A recent case from the local District Court, just affirmed by the Fourth Circuit (the opinion was by retired Justice O’Connor), emphasizes the difficulty of establishing discrimination in workplaces where the discrimination takes the form of “death by a thousand cuts.” A Haitian worker, Geraldine Lauture, alleged that she was disciplined more severely than white employees for her infractions, particularly after an altercation with a white worker. But the employer hospital showed that some white employees had been given the same discipline for the same infraction, and therefore a finding of discrimination was impossible. The District Court stated it this way: “a consideration of the whole record, and not simply of individual cases within it,” allowed the employer to show that certain white employees, who may not have been known to the plaintiff, were also disciplined with the same measures.

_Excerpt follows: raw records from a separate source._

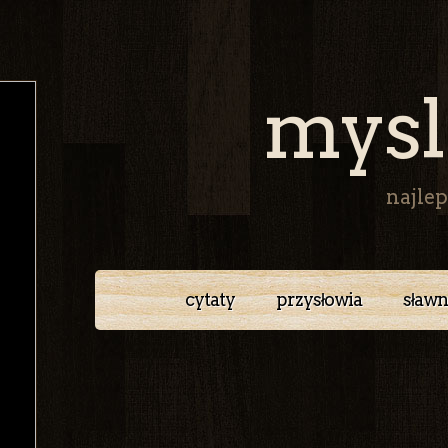
mysl
najlep
cytaty
przysłowia
sławn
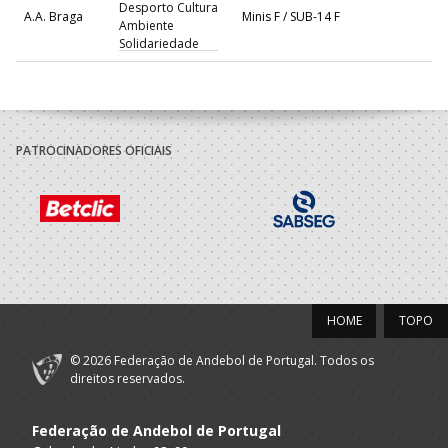
Desporto Cultura
A.A. Braga
Minis F / SUB-14 F
Ambiente
Solidariedade
PATROCINADORES OFICIAIS
HOME
TOPO
© 2026 Federação de Andebol de Portugal. Todos os
direitos reservados.
Federação de Andebol de Portugal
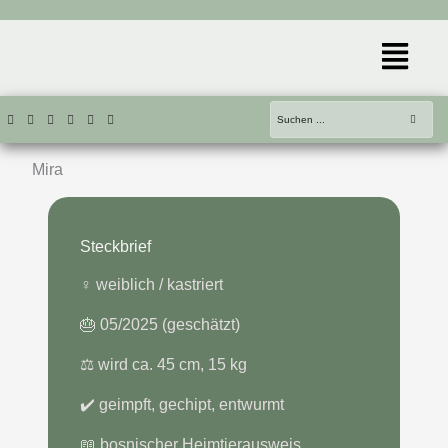
Zum
Inhalt
Menü
springen
Mira
Steckbrief
♀️ weiblich / kastriert
🎂 05/2025 (geschätzt)
⚖️ wird ca. 45 cm, 15 kg
✔️ geimpft, gechipt, entwurmt
📖 bosnischer Heimtierausweis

The Court further refused to engage in a factual inquiry whether the errors the hospital said the employee made were really made. The hospital “is not required to conclusively substantiate her poor performance, only that it reasonably believed her performance to be deserving of discipline.”
We often see employers papering the files of employees before terminating them. This is good practice, it forces employers to deliberate over their decisions, and ideally precludes discriminatory decisions on demotions, discipline and termination. On the flip side, it provides a safety hatch for biased supervisors. All they have to do is write up the employee for infractions, real or imagined, and they insulate themselves from charges of bias, as federal courts routinely shrink from investigating too deeply. With the recent Supreme Court decision on the “cat’s paw,” there is still an avenue to investigate the bias of the person providing the write-ups, but it is not enough to show that the allegations were untrue.